◆ **SUPPLIED PASSAGE**:
LIVERMORE — At the Livermore Selectpersons meeting Tuesday, March 1, Administrative Assistant Aaron Miller said he had met with representatives of Androscoggin Savings Bank to discuss capital improvements.

He met earlier in the day with John Simko, the bank’s vice president of government finance, and Lena Hann, vice president business and government service officer.

“They caught wind we’re looking at purchasing a new fire truck,” Miller said. “We had a general discussion. We want to explore our options.”

The bank offers a municipal lease option that could be explored, he said.

“We’ve raised $200,000,” Miller said. “Are looking at raising, appropriating another $100,000 at town meeting this year. We don’t know what the price is going to be, let’s see what that option looks like. You want to keep your options open.”

“We did that with the last Volvo [purchased for the highway department],” Selectperson Scott Richmond said. “We looked into it heavily. We all got nervous when they said the word lease. It is actually a loan.”


“There are benefits,” Miller said. “No lawyer is needed.”

As a commissioner on the Maine Municipal Bond Bank, Simko is a tremendous resource, Miller said.

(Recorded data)
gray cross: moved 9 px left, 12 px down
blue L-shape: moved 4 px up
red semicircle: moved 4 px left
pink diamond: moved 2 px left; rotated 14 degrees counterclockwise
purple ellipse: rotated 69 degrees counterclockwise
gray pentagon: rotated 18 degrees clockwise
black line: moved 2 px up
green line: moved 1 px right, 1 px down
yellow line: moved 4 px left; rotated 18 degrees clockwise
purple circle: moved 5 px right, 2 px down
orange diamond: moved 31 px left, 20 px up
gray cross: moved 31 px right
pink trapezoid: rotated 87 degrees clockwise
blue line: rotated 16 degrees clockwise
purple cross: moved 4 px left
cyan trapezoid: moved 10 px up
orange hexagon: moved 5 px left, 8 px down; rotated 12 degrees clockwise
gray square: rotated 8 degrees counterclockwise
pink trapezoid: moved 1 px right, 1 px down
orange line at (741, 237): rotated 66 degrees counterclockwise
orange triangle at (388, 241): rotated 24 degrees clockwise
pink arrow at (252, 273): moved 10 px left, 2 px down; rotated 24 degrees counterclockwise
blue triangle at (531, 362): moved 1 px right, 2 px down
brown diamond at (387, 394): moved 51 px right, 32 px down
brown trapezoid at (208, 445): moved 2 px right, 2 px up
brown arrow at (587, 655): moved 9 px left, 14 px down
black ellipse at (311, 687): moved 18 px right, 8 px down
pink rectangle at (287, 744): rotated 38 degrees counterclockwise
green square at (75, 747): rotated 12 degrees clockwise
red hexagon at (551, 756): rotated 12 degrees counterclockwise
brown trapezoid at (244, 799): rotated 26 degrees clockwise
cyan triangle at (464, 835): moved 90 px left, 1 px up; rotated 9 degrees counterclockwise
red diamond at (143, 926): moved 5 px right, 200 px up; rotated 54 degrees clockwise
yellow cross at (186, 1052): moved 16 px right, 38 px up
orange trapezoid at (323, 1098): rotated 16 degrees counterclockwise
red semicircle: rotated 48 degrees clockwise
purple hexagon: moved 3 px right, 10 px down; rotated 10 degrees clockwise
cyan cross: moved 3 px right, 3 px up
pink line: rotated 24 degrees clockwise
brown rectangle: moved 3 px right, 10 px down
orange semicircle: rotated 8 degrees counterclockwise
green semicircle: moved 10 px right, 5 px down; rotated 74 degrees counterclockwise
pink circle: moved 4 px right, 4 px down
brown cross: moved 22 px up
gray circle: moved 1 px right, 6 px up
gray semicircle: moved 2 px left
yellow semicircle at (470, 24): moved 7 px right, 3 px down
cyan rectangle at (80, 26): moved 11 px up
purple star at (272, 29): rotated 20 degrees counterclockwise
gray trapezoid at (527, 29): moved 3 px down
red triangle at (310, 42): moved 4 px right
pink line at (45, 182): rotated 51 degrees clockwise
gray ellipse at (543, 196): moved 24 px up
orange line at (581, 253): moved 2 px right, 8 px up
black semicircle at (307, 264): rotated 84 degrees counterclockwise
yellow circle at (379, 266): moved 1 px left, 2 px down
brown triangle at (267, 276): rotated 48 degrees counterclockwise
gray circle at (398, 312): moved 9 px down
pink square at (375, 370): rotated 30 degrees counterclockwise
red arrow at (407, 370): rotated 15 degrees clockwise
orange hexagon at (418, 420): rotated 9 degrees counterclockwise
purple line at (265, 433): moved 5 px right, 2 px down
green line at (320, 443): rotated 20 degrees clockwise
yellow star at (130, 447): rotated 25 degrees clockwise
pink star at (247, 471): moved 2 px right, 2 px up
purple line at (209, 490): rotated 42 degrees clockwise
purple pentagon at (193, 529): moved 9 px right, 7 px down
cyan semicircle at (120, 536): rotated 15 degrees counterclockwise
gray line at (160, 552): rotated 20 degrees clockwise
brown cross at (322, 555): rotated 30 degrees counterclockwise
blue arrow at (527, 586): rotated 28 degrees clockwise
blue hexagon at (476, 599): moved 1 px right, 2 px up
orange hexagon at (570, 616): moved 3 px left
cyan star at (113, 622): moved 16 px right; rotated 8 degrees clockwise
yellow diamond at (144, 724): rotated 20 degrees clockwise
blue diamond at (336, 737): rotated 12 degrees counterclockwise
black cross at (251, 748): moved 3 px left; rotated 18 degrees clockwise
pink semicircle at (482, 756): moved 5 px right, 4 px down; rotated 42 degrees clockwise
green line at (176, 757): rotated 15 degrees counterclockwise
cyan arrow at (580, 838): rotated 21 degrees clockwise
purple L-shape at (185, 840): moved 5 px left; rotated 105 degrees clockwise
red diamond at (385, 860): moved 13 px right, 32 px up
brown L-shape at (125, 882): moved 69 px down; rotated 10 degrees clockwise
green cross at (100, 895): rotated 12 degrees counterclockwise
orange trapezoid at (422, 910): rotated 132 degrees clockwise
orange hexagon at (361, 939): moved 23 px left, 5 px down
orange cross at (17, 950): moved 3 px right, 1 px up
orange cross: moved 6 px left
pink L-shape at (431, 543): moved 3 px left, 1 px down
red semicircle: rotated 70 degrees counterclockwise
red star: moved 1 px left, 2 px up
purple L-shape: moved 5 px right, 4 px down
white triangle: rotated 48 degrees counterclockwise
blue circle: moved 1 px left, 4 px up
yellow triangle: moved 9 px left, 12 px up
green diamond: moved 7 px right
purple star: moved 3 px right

◆ **OBJECTIVE**: Reproduce the full article on the Livermore Selectpersons meeting word for word, with nothing left out.

◆ **EXERCISE SOLUTION**:
LIVERMORE — At the Livermore Selectpersons meeting Tuesday, March 1, Administrative Assistant Aaron Miller said he had met with representatives of Androscoggin Savings Bank to discuss capital improvements.

He met earlier in the day with John Simko, the bank’s vice president of government finance, and Lena Hann, vice president business and government service officer.

“They caught wind we’re looking at purchasing a new fire truck,” Miller said. “We had a general discussion. We want to explore our options.”

The bank offers a municipal lease option that could be explored, he said.

“We’ve raised $200,000,” Miller said. “Are looking at raising, appropriating another $100,000 at town meeting this year. We don’t know what the price is going to be, let’s see what that option looks like. You want to keep your options open.”

“We did that with the last Volvo [purchased for the highway department],” Selectperson Scott Richmond said. “We looked into it heavily. We all got nervous when they said the word lease. It is actually a loan.”


“There are benefits,” Miller said. “No lawyer is needed.”

As a commissioner on the Maine Municipal Bond Bank, Simko is a tremendous resource, Miller said.